NIOSH has issued the following recommendations for reducing employee exposure to potentially dangerous flavoring chemicals:
- Use engineering controls such as closed systems, isolation, ventilation booths, or local exhaust ventilation. Simple exhaust hoods can dramatically reduce exposure.
- Train employees on all potential hazards and ensure that they understand proper procedures and use of engineering controls. It is critical that engineering controls are effective in protecting workers.
- Good housekeeping and work practices that minimize exposure are carried out through administrative rules.
- Proper personal protective equipment must be used. Suitable respirators, such as NIOSH-certified respirators with organic vapor cartridges combined with particulate filters would provide minimum level of protection. Teflon, Tychem, or butyl rubber gloves and aprons to reduce skin contact with ketones (diacetyl). Eye protection is needed, as well.
- Workers exposed to flavoring chemicals should have their lung function checked by spirometry on a regular basis.

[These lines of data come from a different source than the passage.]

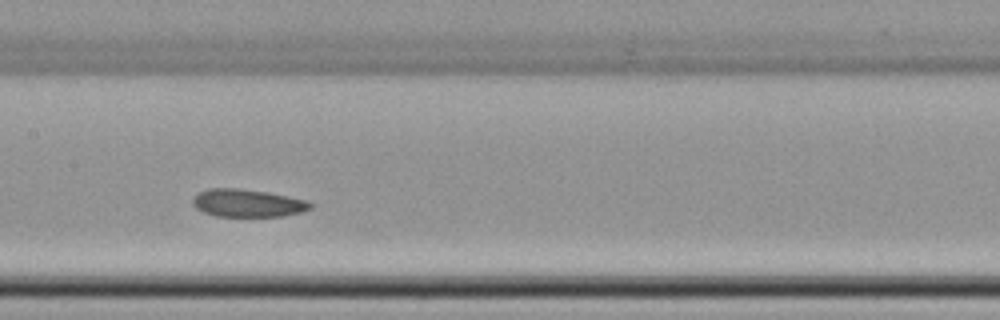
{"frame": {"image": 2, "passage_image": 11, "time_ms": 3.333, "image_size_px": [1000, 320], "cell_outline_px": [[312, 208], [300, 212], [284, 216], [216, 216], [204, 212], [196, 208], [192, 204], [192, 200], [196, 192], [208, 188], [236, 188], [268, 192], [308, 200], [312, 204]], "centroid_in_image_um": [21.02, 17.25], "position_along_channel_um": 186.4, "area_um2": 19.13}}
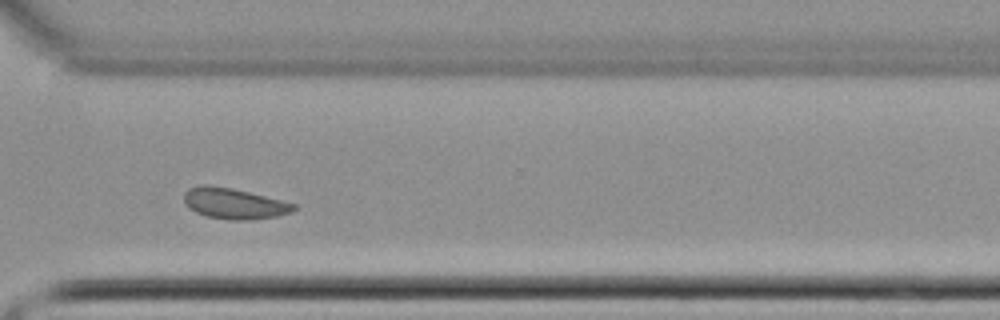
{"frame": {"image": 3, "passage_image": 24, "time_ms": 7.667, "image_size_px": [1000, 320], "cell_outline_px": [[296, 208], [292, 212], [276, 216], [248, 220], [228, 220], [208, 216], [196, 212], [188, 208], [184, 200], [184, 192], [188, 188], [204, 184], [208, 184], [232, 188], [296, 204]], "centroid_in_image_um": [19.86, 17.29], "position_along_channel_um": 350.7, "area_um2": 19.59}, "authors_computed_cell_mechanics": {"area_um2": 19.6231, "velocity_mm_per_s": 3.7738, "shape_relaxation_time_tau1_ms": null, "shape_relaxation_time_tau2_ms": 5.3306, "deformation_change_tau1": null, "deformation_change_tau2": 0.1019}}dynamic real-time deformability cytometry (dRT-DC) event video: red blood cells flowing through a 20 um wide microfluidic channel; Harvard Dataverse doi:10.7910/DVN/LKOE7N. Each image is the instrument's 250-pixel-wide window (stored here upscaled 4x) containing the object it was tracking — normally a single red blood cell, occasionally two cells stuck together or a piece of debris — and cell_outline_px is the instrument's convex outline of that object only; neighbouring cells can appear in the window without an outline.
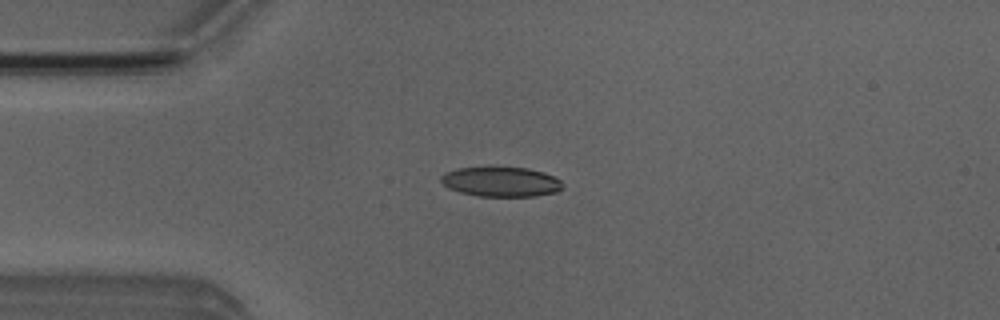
{"species": "Egyptian fruit bat (a non-hibernating species)", "species_latin": "Rousettus aegyptiacus", "temperature_condition": "room temperature", "stored_images_in_passage": 5, "camera_frame_rate_fps": 3000, "um_per_image_px": 0.085, "animal": {"sex": "male"}, "frame": {"image": 1, "passage_image": 3, "time_ms": 3.333, "image_size_px": [1000, 320], "cell_outline_px": [[564, 188], [556, 192], [536, 196], [476, 196], [460, 192], [448, 188], [440, 180], [440, 176], [444, 172], [456, 168], [492, 164], [528, 168], [544, 172], [560, 180]], "centroid_in_image_um": [42.54, 15.4], "position_along_channel_um": 42.5, "area_um2": 22.08}}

- Monitor occupational exposures and the state of workers’ health often.
- All workers should know the MSDS information regarding the chemicals they are exposed to.
NIOSH states: “Even if substances are safe to eat – ‘generally recognized as safe’ as determined by the Food and Drug Administration, they may still be harmful to breathe in the forms and amounts to which food and chemical industry workers may be exposed. How much exposure that people have to diacetyl and other inhaled flavoring chemicals is the important issue in determining the risk for lung disease. It would be hard to compare the risk to consumers to that of the workers. Even though there is little to suggest significant risk to normal consumers, a sensible precautionary approach should be taken. Cooking or popping of products containing diacetyl and other butter flavoring chemicals should be done in an area with adequate exhaust ventilation, in order to remove vapors. Microwave popcorn bags should be allowed to cool before they are opened, which will also decrease exposure to vapors. Flavoring mixtures are often complex and contain both natural and manmade substances. There is much to be learned about the potential health effects of the individual component materials and how they interact when combined.”
I checked the box of butter-flavored popcorn in my pantry and it doesn’t list diacetyl; however, it does state “artificial flavors” in the ingredients. That’s food for thought, isn’t it?